She had not gone very far, when, from a clump of bunch-grass just in front of her, only partly, yet, renewed by the new season, a hare hopped awkwardly, endeavoring to make off. Its progress was one-sided, difficult.
Instantly she saw that it was wounded and with a little cry she ran toward it and caught it. Instinctively the tiny animal seemed to recognize her as a friend and ceased to struggle. One of its fore legs had been broken, as she quickly saw.
With a little exclamation of compassion, she sat down upon a hummock, tore from her skirt a bit of cloth, found, on the ground, two twigs, made of these crude materials rude splints and bandages, bound the wounded creature, and sent it on its painful way again. She sighed as, after having watched it for a moment, she arose.
"Pears like us human bein's always was a-hurtin' somethin'," she soliloquized, distressed. "Thar some chap has left that rabbit in misery behind him, and here I've sent Joe Lorey down the mountain with a worse hurt than it's got." She sighed. "It certain air a funny world!" she said.
The subject of the wounded rabbit did not leave her mind until she had clambered down the rocky path half-way to the small stream which she sought below. She was ever ready with compassion for the suffering, especially for dumb and helpless suffering animals, and, besides, the episode had puzzled her. Who was there in those mountains who would wound a rabbit? Joe might have shot one, as might any other of the mountain dwellers who chanced to take a sudden fancy for a rabbit stew for supper, but Joe nor any of the other natives would have left it wounded and in suffering behind him. Too sure their markmanship, too careful their use of ammunition, for such a happening as that. Trained in the logic of the woods, the presence of the little suffering animal was a proof to her that strangers were about. The people of the mountains regard all strangers with suspicion. Half-a-dozen times she stopped to listen, half-a-dozen times she started on again without having heard an alien sound. Once, from the far distance, she did catch a faint metallic clinking, as of the striking of a hammer against rock, but it occurred once only, and she finally attributed it to the mysterious doings of the railroad people in the valley.

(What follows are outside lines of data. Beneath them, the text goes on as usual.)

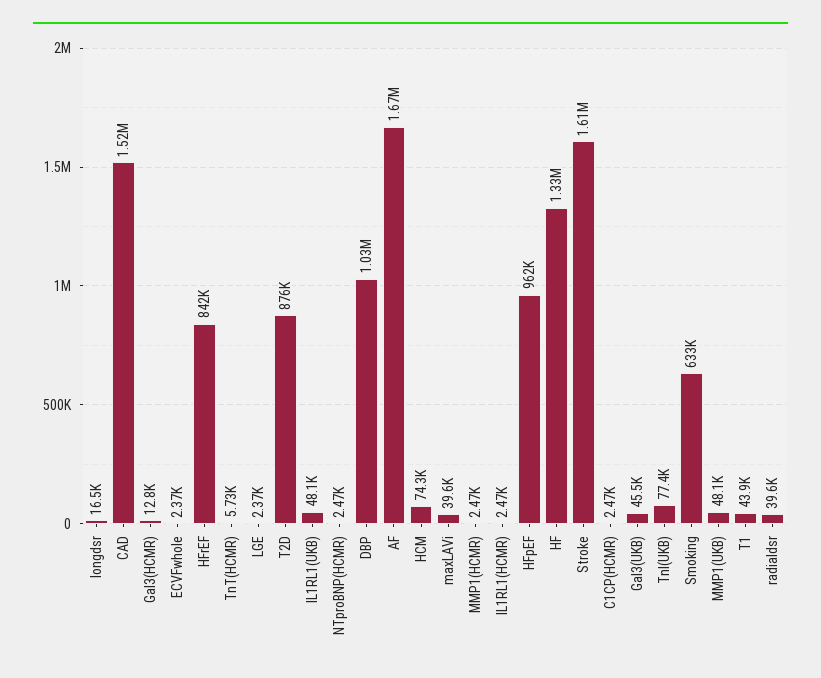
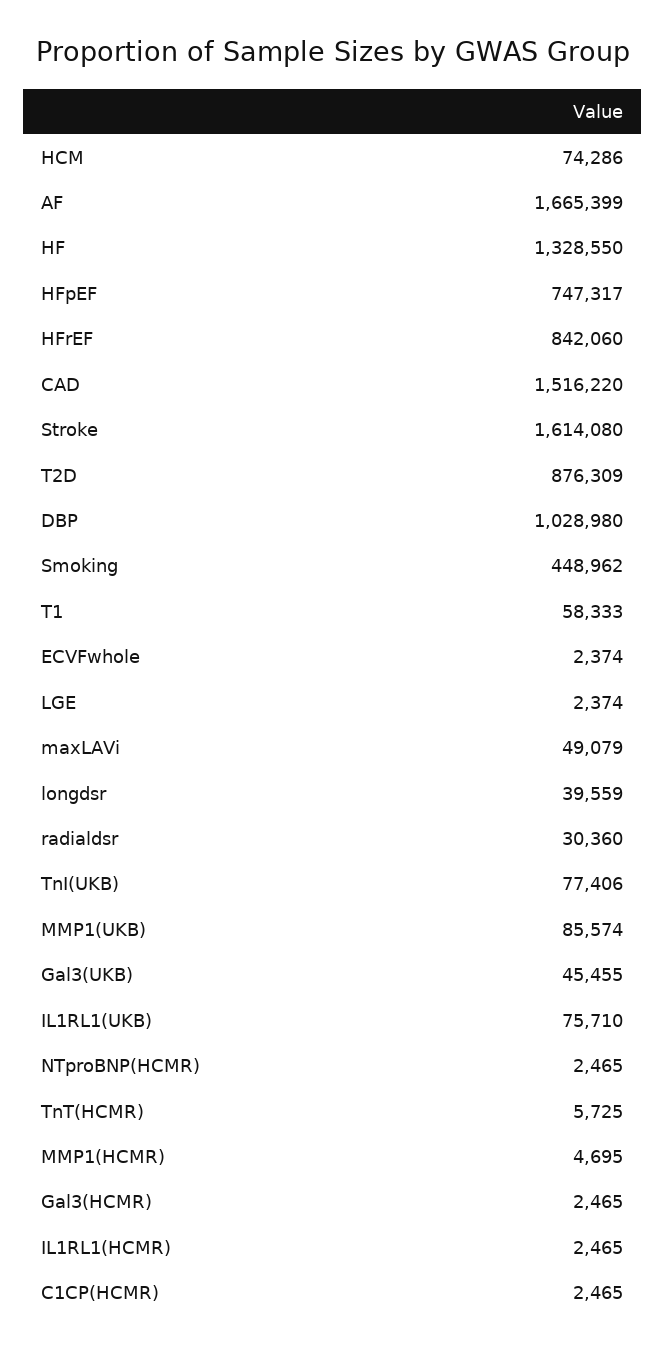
longdsr: 16500 -> 39559
Gal3(HCMR): 12800 -> 2465
IL1RL1(UKB): 48100 -> 75710
maxLAVi: 39600 -> 49079
MMP1(HCMR): 2470 -> 4695
HFpEF: 962000 -> 747317
Smoking: 633000 -> 448962
MMP1(UKB): 48100 -> 85574
T1: 43900 -> 58333
radialdsr: 39600 -> 30360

Down the path she sped, now, rapidly and eagerly. It was plain that something which she planned to do when she reached her destination filled her with anticipation of delight, for her red lips parted in a smile of expectation as charming as a little child's, her breath came in eager pantings not due wholly to the mere exertion of the rapid downward climb. When, beyond a sudden turn in the rude trail, she suddenly saw spread before her the smooth waters of a pool, formed by the creek in a hill-pocket, she cried aloud with pleasure.
"Ah," said she. "Ah! Now here we be!"
But it was not at this first pool she stopped. Leaving the path she skirted its soft edge, instead, and, after having passed down stream some twenty yards or more, pushed her skilled way between the little trees of a dense thicket and into a dim, shadowy woods chamber on beyond, where lay another pool, velvety, en-dusked, save for the flicker of the sunlight through dense foliage.
Here her delight was boundless. She ran forward with the eagerness of a thirsty bird, and, leaning on the bank, supported by bent arms, bent down and drank with keenest relish of the cool spring waters gathered in the "cove," then dabbled her brown slender fingers in the shining depths, watching, with a smile, concentric, widening ripples as they hurried out across the glassy surface, to the ferned bank beyond. A few yards away a hidden cascade murmured musically. Through the sparse and tender foliage of spring above her, the sunlight flickered in bright, moving patches of golden brilliance, falling on the breast of her rough, homespun gown, like decorations given by a fairy queen. Around the water's edges budding plants and deep-hued mosses made a border lovely everywhere, and for long spaces deep and soft as velvet pile. A thrush called softly from the forest depths behind her. From the other side his mate replied in a soft twittering that told of love and confidence and comfort. A squirrel scampered up the trunk of a young beech, near by, and sat in the first crotch to look down at her, chattering. A light breeze sighed among the branches, swaying them in languorous rhythm, rustling them in soft and ceaseless whisperings.
All these familiar, pleasant sights and sounds delighted her. During the long winter she had been shut away from this, her favorite spot among the many lovely bits of wilderness about her, and now its every detail filled her with a fresh and keen delight. She looked and listened greedily, as happy as a city child, seated, for the first time in a space of months, before a brightly lighted stage to watch a pantomime. A dozen times she ran with little, bird-like cries to bend above some opening wild-flower, a space she spent in watching two intently busy king-birds, already fashioning their nest. Another squirrel charmed her beyond measure by sitting, for a moment, on a limb to gaze at her in bright-eyed curiosity, and then, with a swift run down the trunk, quite near to her, as if entirely satisfied that he saw in her a certain friend, scuttling to the water's edge for drink. She had never seen a squirrel drink before—few people have—and she stood, as motionless as might a maid of marble, watching him, until, having had his fill, he gave his tail a saucy flirt and darted back to his beech fortress, to sit again upon his limb and chatter gossip at her.